### Exercise
Gather all lines from the material that contain "Bewegungen".

=== Begin Enclosure ===

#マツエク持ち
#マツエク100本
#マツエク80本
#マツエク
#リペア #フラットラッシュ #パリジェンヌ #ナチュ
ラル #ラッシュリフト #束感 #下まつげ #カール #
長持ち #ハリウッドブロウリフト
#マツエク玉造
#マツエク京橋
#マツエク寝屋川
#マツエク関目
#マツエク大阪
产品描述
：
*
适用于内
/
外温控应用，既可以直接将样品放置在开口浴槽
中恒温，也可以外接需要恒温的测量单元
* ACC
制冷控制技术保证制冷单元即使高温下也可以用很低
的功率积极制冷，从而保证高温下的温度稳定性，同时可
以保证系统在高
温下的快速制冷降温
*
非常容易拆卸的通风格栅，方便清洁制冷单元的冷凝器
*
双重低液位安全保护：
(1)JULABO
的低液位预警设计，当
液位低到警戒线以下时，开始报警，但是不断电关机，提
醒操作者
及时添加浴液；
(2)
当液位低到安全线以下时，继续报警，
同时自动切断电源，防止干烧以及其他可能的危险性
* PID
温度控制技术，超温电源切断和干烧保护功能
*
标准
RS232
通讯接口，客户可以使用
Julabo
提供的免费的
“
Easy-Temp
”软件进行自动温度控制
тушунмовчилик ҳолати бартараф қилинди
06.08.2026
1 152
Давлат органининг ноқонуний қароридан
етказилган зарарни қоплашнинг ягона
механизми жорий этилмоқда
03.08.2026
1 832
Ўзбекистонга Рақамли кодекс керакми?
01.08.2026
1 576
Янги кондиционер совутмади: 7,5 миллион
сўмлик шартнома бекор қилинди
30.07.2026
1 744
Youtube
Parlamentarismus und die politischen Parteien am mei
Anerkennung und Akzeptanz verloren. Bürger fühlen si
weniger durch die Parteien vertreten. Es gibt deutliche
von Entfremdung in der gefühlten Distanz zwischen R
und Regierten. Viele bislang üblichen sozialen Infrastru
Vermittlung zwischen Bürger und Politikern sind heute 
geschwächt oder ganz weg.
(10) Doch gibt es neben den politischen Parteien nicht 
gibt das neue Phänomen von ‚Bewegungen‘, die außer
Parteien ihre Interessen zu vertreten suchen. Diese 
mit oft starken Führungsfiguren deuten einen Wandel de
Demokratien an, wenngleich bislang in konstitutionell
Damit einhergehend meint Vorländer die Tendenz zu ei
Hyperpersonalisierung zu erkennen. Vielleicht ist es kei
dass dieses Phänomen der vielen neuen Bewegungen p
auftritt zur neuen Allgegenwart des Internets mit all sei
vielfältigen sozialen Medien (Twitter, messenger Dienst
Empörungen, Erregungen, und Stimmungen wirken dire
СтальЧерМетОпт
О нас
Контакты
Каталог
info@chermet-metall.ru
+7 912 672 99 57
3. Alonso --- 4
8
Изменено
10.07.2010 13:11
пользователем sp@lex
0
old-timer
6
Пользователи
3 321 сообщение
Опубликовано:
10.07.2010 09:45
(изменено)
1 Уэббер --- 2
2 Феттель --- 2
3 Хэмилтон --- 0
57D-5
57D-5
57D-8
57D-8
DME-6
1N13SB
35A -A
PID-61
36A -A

=== End Enclosure ===
=== Begin Enclosure ===

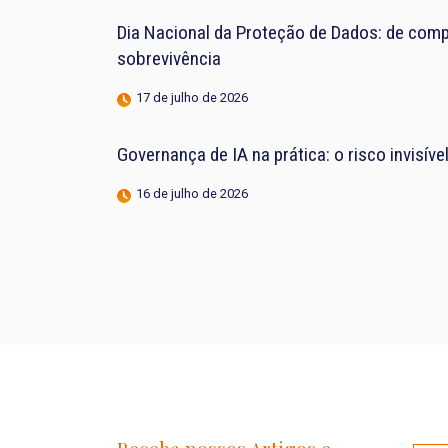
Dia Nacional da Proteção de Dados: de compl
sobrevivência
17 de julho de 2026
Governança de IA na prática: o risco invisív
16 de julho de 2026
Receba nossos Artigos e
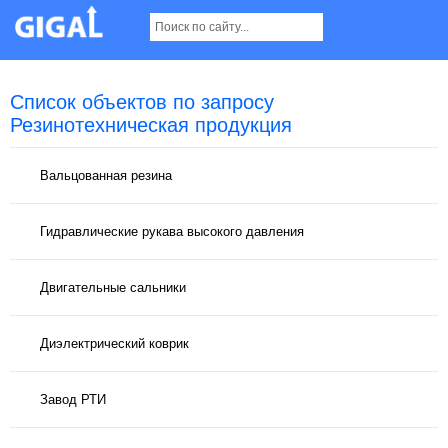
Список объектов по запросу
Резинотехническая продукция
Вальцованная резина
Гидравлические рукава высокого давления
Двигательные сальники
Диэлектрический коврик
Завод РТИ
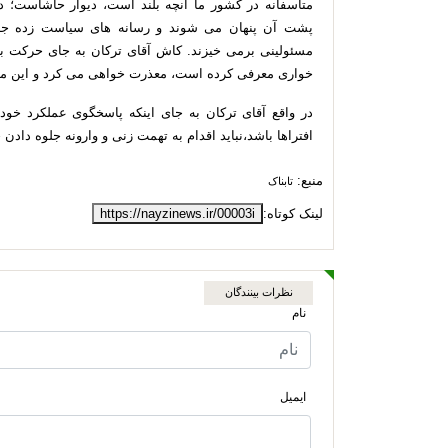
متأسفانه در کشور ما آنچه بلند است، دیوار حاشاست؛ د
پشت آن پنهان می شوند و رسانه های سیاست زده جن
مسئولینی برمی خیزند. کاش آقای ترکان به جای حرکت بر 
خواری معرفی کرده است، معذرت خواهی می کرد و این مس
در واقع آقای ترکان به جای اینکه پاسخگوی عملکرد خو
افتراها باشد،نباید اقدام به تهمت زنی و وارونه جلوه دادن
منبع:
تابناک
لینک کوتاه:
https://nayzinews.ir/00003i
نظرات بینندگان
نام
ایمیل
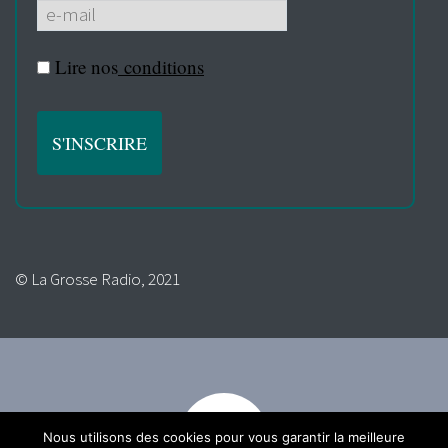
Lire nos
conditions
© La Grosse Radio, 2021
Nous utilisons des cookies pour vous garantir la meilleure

=== End Enclosure ===

### Solution
gibt das neue Phänomen von ‚Bewegungen‘, die außer
dass dieses Phänomen der vielen neuen Bewegungen p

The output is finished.